_EXERCISE DIRECTIONS_: Reproduce the thread about the remainder problem word for word, everything from "Now according to" down to "it helps you.".

_DOCUMENT TEXT_:
————

Question

Q. When 3x^2 - ax +8 is divided by (x - 2) and
5x^2 + ax -17 is divided by
(x +3) the remainders are the same. Find a

please let me know the answer of this Q

# answers needed with explanation
#no spam​

Answer 1

Step-by-step explanation:

When

$p(x) = 3 {x}^{2} - ax + 8$

is divided by x-2

and

$g(x) = 5 {x}^{2} + ax - 17$

is divided by x+3,then both remainders are same.

Method1: Divide both polynomial,then equate both remainders and solve for a

Method 2: Apply remainder theorem and then equate both remainders and solve for a

I am applying here method 2.

Remainder Theorem:

put x=2

$p(2) = 3 {(2)}^{2} - a(2)+ 8 \\ \\ = 12 - 2a + 8 \\ \\ p(2)= 20 - 2a$

Put x=-3,in g(x)

$g( - 3) = 5 {( - 3)}^{2} + a( - 3) - 17 \\ \\ = 45 - 3a - 17 \\ \\ g( - 3) = 28 - 3a$

Now according to the question,both remainders are same

$p(2) = g( - 3) \\ \\ 20 - 2a = 28 - 3a \\ \\ - 2a + 3a = 28 - 20 \\ \\ a = 8$

Hope it helps you.

————

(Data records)
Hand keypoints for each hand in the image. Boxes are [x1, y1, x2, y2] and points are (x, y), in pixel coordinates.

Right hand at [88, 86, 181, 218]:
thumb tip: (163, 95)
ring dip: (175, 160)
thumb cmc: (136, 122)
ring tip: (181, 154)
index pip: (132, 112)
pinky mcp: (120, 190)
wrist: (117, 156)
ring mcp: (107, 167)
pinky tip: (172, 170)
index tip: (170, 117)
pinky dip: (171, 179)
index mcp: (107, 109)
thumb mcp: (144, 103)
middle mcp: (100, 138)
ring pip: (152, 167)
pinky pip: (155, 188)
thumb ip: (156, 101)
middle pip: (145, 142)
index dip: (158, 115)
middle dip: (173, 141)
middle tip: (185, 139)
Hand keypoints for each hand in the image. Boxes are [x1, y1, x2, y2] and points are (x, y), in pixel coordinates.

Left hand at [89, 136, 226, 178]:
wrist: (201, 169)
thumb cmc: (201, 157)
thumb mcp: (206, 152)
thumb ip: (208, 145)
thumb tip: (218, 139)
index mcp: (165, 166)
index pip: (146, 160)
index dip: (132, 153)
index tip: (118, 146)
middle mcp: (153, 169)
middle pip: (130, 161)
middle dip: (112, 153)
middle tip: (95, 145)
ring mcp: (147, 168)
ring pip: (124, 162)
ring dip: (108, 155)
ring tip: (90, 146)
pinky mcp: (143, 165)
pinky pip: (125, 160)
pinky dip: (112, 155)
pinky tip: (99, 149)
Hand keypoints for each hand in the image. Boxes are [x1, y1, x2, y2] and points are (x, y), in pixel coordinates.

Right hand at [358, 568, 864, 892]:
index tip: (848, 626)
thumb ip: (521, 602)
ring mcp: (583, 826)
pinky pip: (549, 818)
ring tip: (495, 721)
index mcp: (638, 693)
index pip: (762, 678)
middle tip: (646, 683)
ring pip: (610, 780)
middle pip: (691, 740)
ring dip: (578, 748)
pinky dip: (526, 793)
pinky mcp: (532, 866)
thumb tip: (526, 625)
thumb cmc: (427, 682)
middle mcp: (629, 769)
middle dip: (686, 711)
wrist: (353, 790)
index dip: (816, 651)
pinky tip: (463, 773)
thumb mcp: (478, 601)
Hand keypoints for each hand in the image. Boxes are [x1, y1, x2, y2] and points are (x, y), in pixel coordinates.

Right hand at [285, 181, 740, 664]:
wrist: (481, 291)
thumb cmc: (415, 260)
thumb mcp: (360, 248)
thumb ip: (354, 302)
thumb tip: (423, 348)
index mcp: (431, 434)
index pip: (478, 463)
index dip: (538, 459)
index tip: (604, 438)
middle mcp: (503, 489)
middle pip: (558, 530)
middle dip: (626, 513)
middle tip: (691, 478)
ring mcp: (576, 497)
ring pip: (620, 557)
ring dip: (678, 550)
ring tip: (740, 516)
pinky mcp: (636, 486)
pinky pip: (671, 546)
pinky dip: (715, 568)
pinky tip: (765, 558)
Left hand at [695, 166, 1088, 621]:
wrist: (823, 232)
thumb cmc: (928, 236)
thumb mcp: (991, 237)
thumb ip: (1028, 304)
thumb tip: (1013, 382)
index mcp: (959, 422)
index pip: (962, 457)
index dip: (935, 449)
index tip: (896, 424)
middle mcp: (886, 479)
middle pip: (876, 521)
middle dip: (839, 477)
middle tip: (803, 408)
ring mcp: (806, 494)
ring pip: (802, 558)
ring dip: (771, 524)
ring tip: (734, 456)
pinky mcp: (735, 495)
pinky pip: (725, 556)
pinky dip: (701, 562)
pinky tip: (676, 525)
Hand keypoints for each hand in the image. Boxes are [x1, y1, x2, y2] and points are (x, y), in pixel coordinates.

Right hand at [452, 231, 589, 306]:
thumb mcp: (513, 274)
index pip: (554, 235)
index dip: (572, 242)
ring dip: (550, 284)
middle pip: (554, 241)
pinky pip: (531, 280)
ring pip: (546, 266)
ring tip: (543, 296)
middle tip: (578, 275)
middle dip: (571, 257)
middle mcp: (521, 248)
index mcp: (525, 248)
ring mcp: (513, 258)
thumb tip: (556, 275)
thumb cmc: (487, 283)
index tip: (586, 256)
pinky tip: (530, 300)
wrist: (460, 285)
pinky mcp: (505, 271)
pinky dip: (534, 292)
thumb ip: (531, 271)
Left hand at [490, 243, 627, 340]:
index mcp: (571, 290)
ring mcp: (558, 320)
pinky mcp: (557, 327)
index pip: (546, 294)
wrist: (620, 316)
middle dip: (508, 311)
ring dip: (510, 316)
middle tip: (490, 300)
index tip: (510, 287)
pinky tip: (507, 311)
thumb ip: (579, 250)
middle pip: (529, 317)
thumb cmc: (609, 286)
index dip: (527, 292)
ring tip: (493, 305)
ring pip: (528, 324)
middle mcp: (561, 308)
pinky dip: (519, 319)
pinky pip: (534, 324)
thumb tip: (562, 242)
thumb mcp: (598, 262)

————

_SOLUTION TO THE EXERCISE_:
Now according to the question,both remainders are same

$p(2) = g( - 3) \\ \\ 20 - 2a = 28 - 3a \\ \\ - 2a + 3a = 28 - 20 \\ \\ a = 8$

Hope it helps you.